Extracted entries -
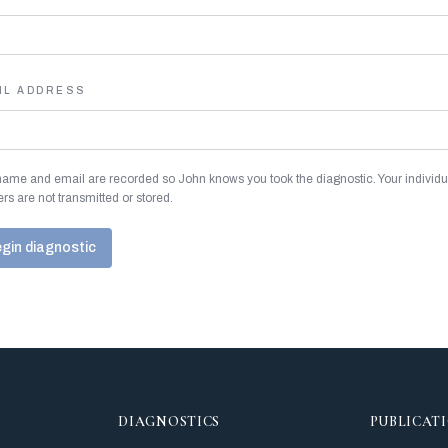
IL ADDRESS
name and email are recorded so John knows you took the diagnostic. Your individu
rs are not transmitted or stored.
gin diagnostic
DIAGNOSTICS
PUBLICAT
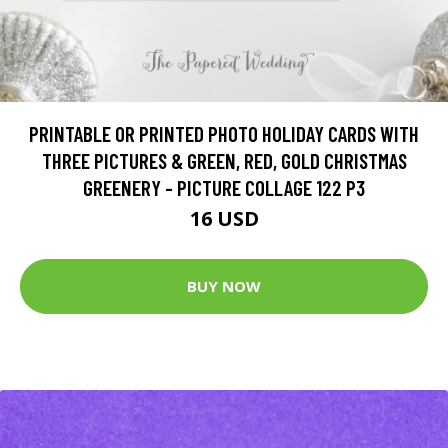
PRINTABLE OR PRINTED PHOTO HOLIDAY CARDS WITH
THREE PICTURES & GREEN, RED, GOLD CHRISTMAS
GREENERY - PICTURE COLLAGE 122 P3
16 USD
BUY NOW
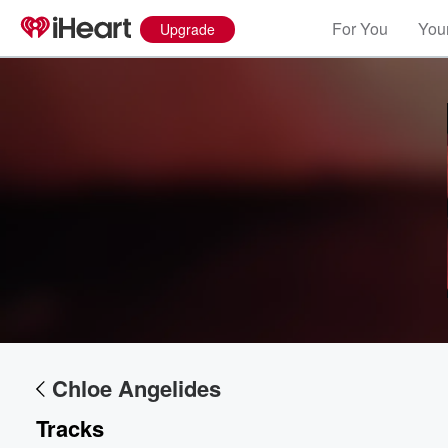
For You
Your
Upgrade
Volume
60%
Chloe Angelides
Tracks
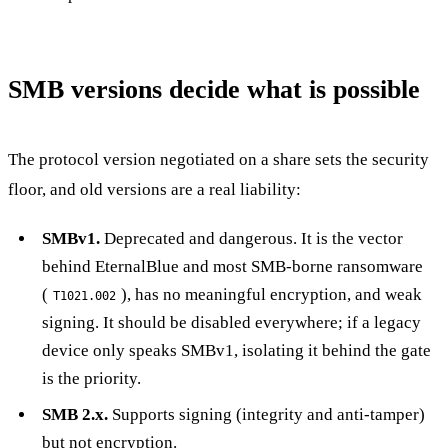
SMB versions decide what is possible
The protocol version negotiated on a share sets the security
floor, and old versions are a real liability:
SMBv1.
Deprecated and dangerous. It is the vector
behind EternalBlue and most SMB-borne ransomware
(
), has no meaningful encryption, and weak
T1021.002
signing. It should be disabled everywhere; if a legacy
device only speaks SMBv1, isolating it behind the gate
is the priority.
SMB 2.x.
Supports signing (integrity and anti-tamper)
but not encryption.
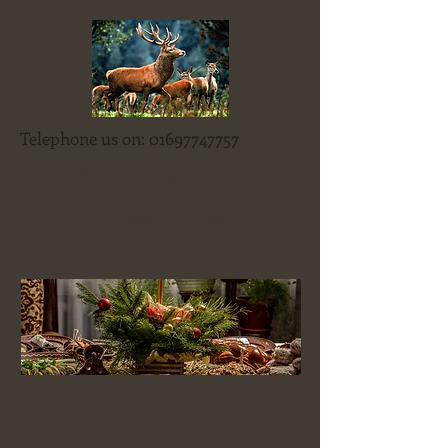
Telephone us on:
01697747757
Blenkinsopp Castle
Country Inn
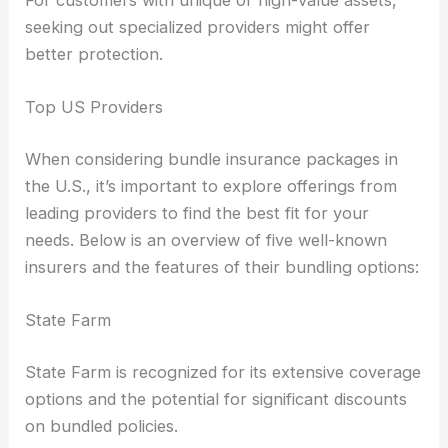
seeking out specialized providers might offer
better protection.
Top US Providers
When considering bundle insurance packages in
the U.S., it’s important to explore offerings from
leading providers to find the best fit for your
needs. Below is an overview of five well-known
insurers and the features of their bundling options:
State Farm
State Farm is recognized for its extensive coverage
options and the potential for significant discounts
on bundled policies.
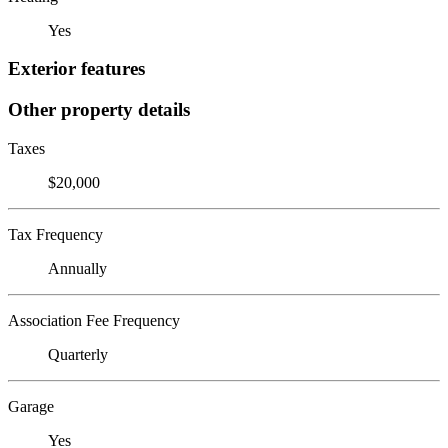
Yes
Exterior features
Other property details
Taxes
$20,000
Tax Frequency
Annually
Association Fee Frequency
Quarterly
Garage
Yes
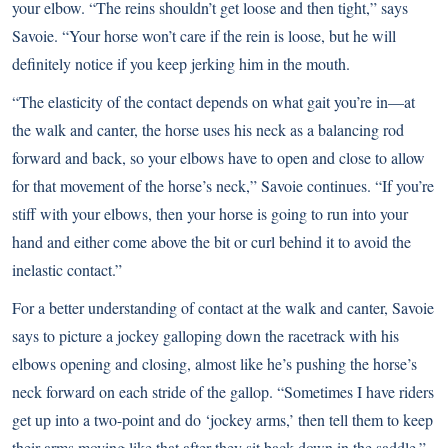
your elbow. “The reins shouldn’t get loose and then tight,” says
Savoie. “Your horse won’t care if the rein is loose, but he will
definitely notice if you keep jerking him in the mouth.
“The elasticity of the contact depends on what gait you’re in—at
the walk and canter, the horse uses his neck as a balancing rod
forward and back, so your elbows have to open and close to allow
for that movement of the horse’s neck,” Savoie continues. “If you’re
stiff with your elbows, then your horse is going to run into your
hand and either come above the bit or curl behind it to avoid the
inelastic contact.”
For a better understanding of contact at the walk and canter, Savoie
says to picture a jockey galloping down the racetrack with his
elbows opening and closing, almost like he’s pushing the horse’s
neck forward on each stride of the gallop. “Sometimes I have riders
get up into a two-point and do ‘jockey arms,’ then tell them to keep
their arms moving like that after they sit back down in the saddle.”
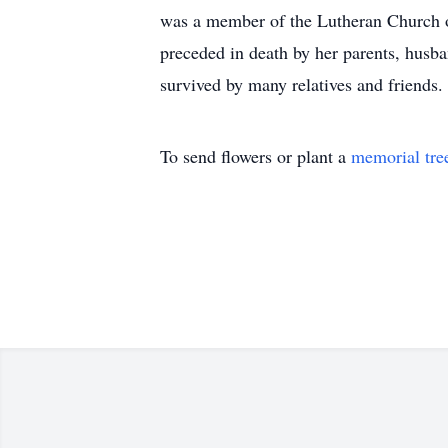
was a member of the Lutheran Church o
preceded in death by her parents, husb
survived by many relatives and friends.
To send flowers or plant a
memorial tre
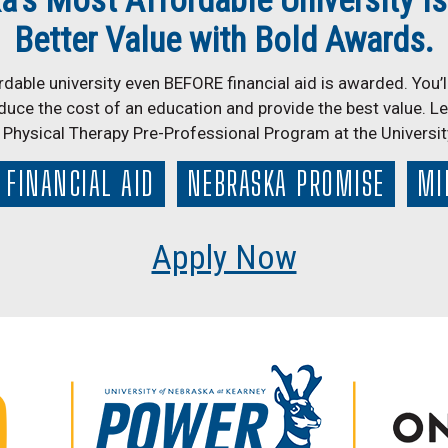
a’s Most Affordable University Is
Better Value with Bold Awards.
dable university even BEFORE financial aid is awarded. You’ll
duce the cost of an education and provide the best value. L
r Physical Therapy Pre-Professional Program at the Universi
FINANCIAL AID
NEBRASKA PROMISE
MI
Apply Now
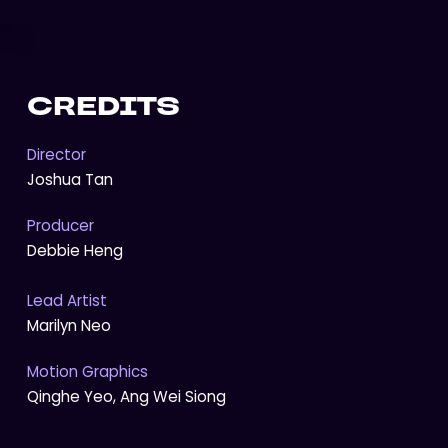
CREDITS
Director
Joshua Tan
Producer
Debbie Heng
Lead Artist
Marilyn Neo
Motion Graphics
Qinghe Yeo, Ang Wei Siong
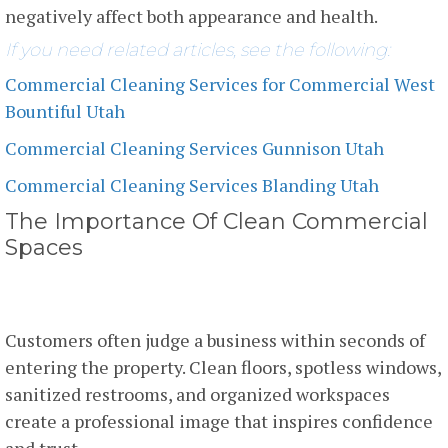
negatively affect both appearance and health.
If you need related articles, see the following:
Commercial Cleaning Services for Commercial West
Bountiful Utah
Commercial Cleaning Services Gunnison Utah
Commercial Cleaning Services Blanding Utah
The Importance Of Clean Commercial
Spaces
First Impressions Matter
Customers often judge a business within seconds of
entering the property. Clean floors, spotless windows,
sanitized restrooms, and organized workspaces
create a professional image that inspires confidence
and trust.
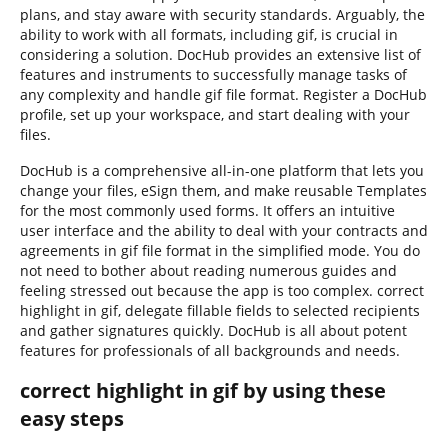
plans, and stay aware with security standards. Arguably, the
ability to work with all formats, including gif, is crucial in
considering a solution. DocHub provides an extensive list of
features and instruments to successfully manage tasks of
any complexity and handle gif file format. Register a DocHub
profile, set up your workspace, and start dealing with your
files.
DocHub is a comprehensive all-in-one platform that lets you
change your files, eSign them, and make reusable Templates
for the most commonly used forms. It offers an intuitive
user interface and the ability to deal with your contracts and
agreements in gif file format in the simplified mode. You do
not need to bother about reading numerous guides and
feeling stressed out because the app is too complex. correct
highlight in gif, delegate fillable fields to selected recipients
and gather signatures quickly. DocHub is all about potent
features for professionals of all backgrounds and needs.
correct highlight in gif by using these
easy steps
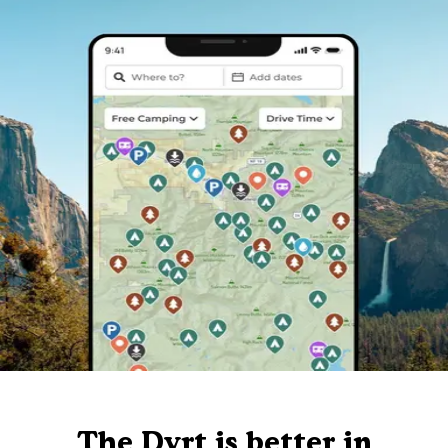
The Dyrt is better in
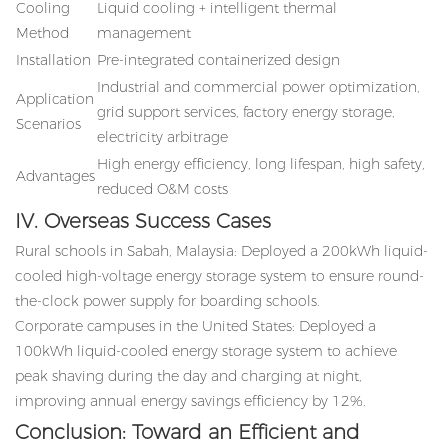
Cooling
Liquid cooling + intelligent thermal
Method
management
Installation
Pre-integrated containerized design
Industrial and commercial power optimization,
Application
grid support services, factory energy storage,
Scenarios
electricity arbitrage
High energy efficiency, long lifespan, high safety,
Advantages
reduced O&M costs
IV. Overseas Success Cases
Rural schools in Sabah, Malaysia: Deployed a 200kWh liquid-
cooled high-voltage energy storage system to ensure round-
the-clock power supply for boarding schools.
Corporate campuses in the United States: Deployed a
100kWh liquid-cooled energy storage system to achieve
peak shaving during the day and charging at night,
improving annual energy savings efficiency by 12%.
Conclusion: Toward an Efficient and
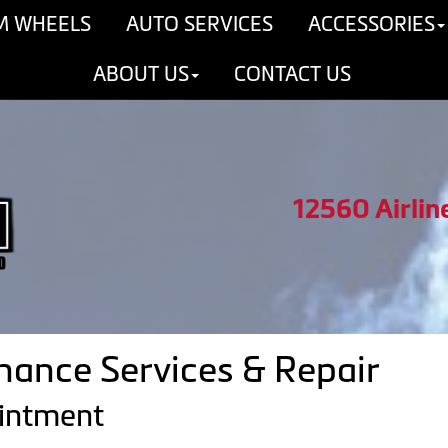
M WHEELS
AUTO SERVICES
ACCESSORIES
ABOUT US
CONTACT US
12560 Airlin
ance Services & Repair
ointment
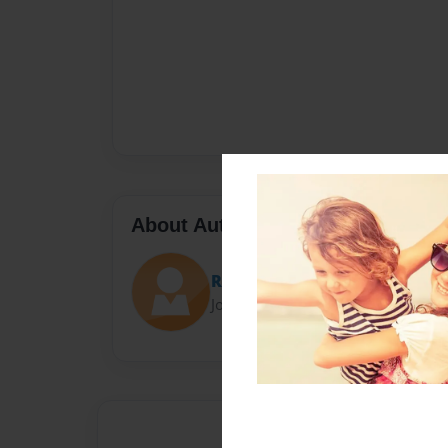
About Author
Ry Ry
Joined: Sep-17-2016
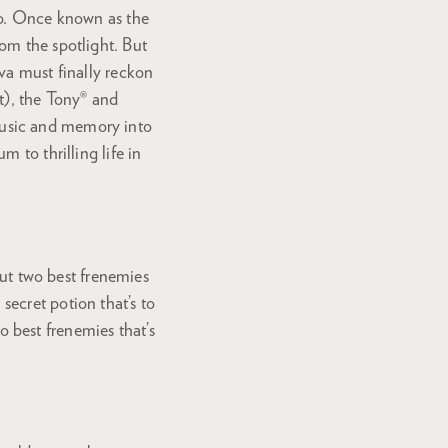
io. Once known as the
om the spotlight. But
va must finally reckon
t), the Tony® and
ic and memory into
 to thrilling life in
t two best frenemies
ecret potion that’s to
 best frenemies that’s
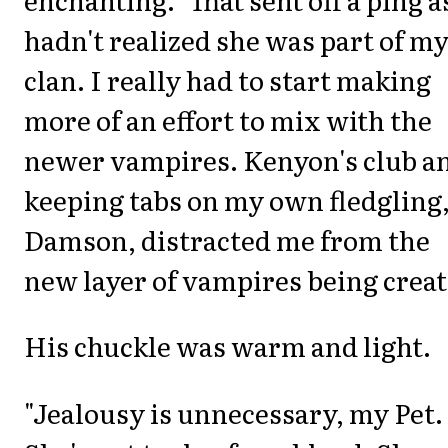
hadn't realized she was part of m
clan. I really had to start making
more of an effort to mix with the
newer vampires. Kenyon's club a
keeping tabs on my own fledgling
Damson, distracted me from the
new layer of vampires being creat
His chuckle was warm and light.
"Jealousy is unnecessary, my Pet.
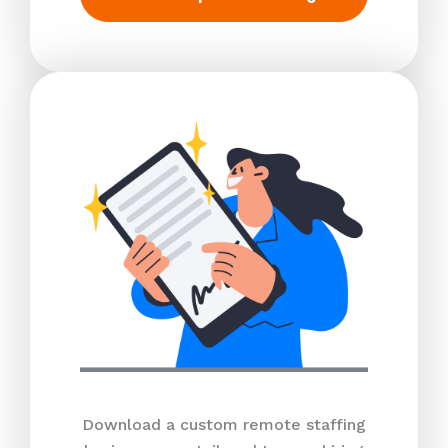
Download a custom remote staffing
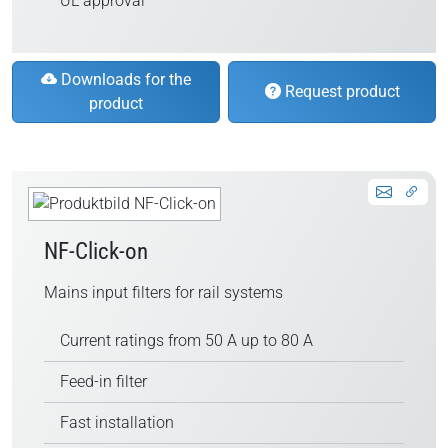
UL approval
Downloads for the
Request product
product
NF-Click-on
Mains input filters for rail systems
Current ratings from 50 A up to 80 A
Feed-in filter
Fast installation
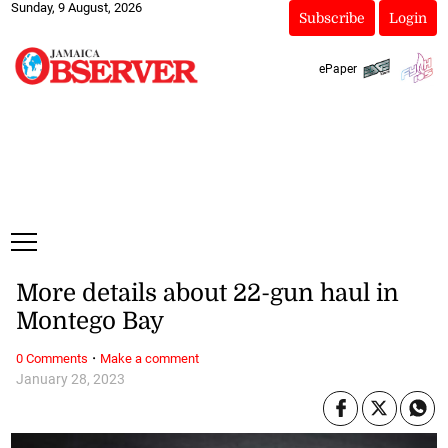
Sunday, 9 August, 2026
Subscribe
Login
ePaper
More details about 22-gun haul in
Montego Bay
·
0 Comments
Make a comment
January 28, 2023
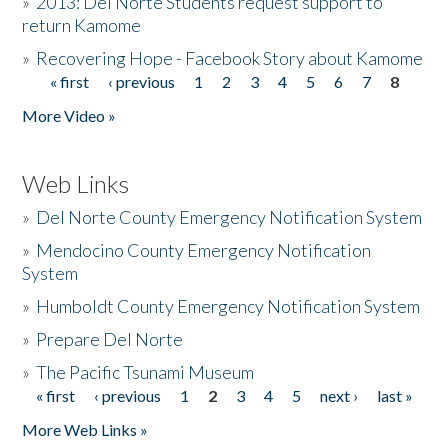
»
2013: Del Norte Students request support to
return Kamome
»
Recovering Hope - Facebook Story about Kamome
« first
‹ previous
1
2
3
4
5
6
7
8
Pages
More Video »
Web Links
»
Del Norte County Emergency Notification System
»
Mendocino County Emergency Notification
System
»
Humboldt County Emergency Notification System
»
Prepare Del Norte
»
The Pacific Tsunami Museum
« first
‹ previous
1
2
3
4
5
next ›
last »
Pages
More Web Links »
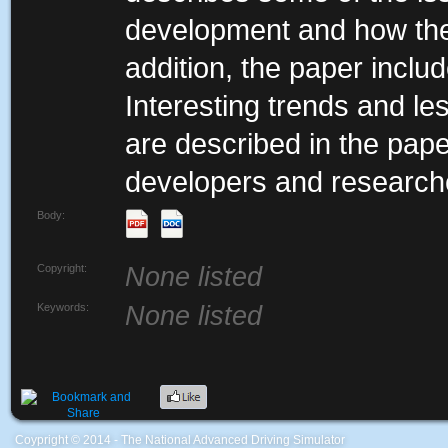
development and how the
addition, the paper inclu
Interesting trends and le
are described in the paper
developers and researche
Body:
Copyright:
None listed
Keywords:
None listed
Coypright © 2014 - The National Advanced Driving Simulator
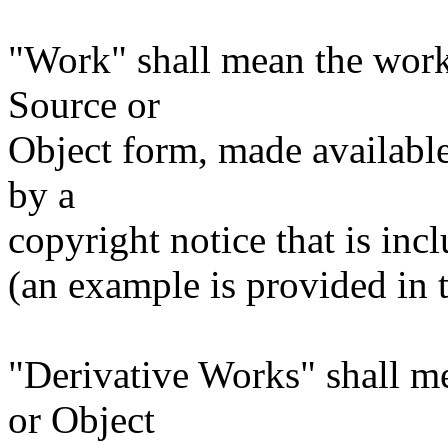
"Work" shall mean the work
Source or
Object form, made available
by a
copyright notice that is inc
(an example is provided in
"Derivative Works" shall m
or Object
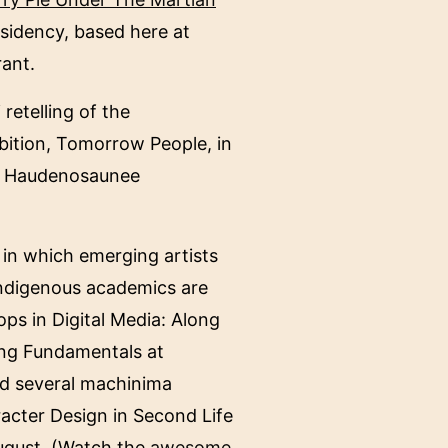
esidency, based here at
rant.
retelling of the
ibition, Tomorrow People, in
the Haudenosaunee
, in which emerging artists
 Indigenous academics are
ops in Digital Media: Along
ing Fundamentals at
ed several machinima
racter Design in Second Life
August. (Watch the
awesome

Task goal - Rewrite everything from the line containing "was a member of the Lutheran Church o" down to the line containing "memorial tre", putting "family members" in place of "relatives" and leaving the rest as it is.

Task output -
was a member of the Lutheran Church o
preceded in death by her parents, husb
survived by many family members and friends.
To send flowers or plant a
memorial tre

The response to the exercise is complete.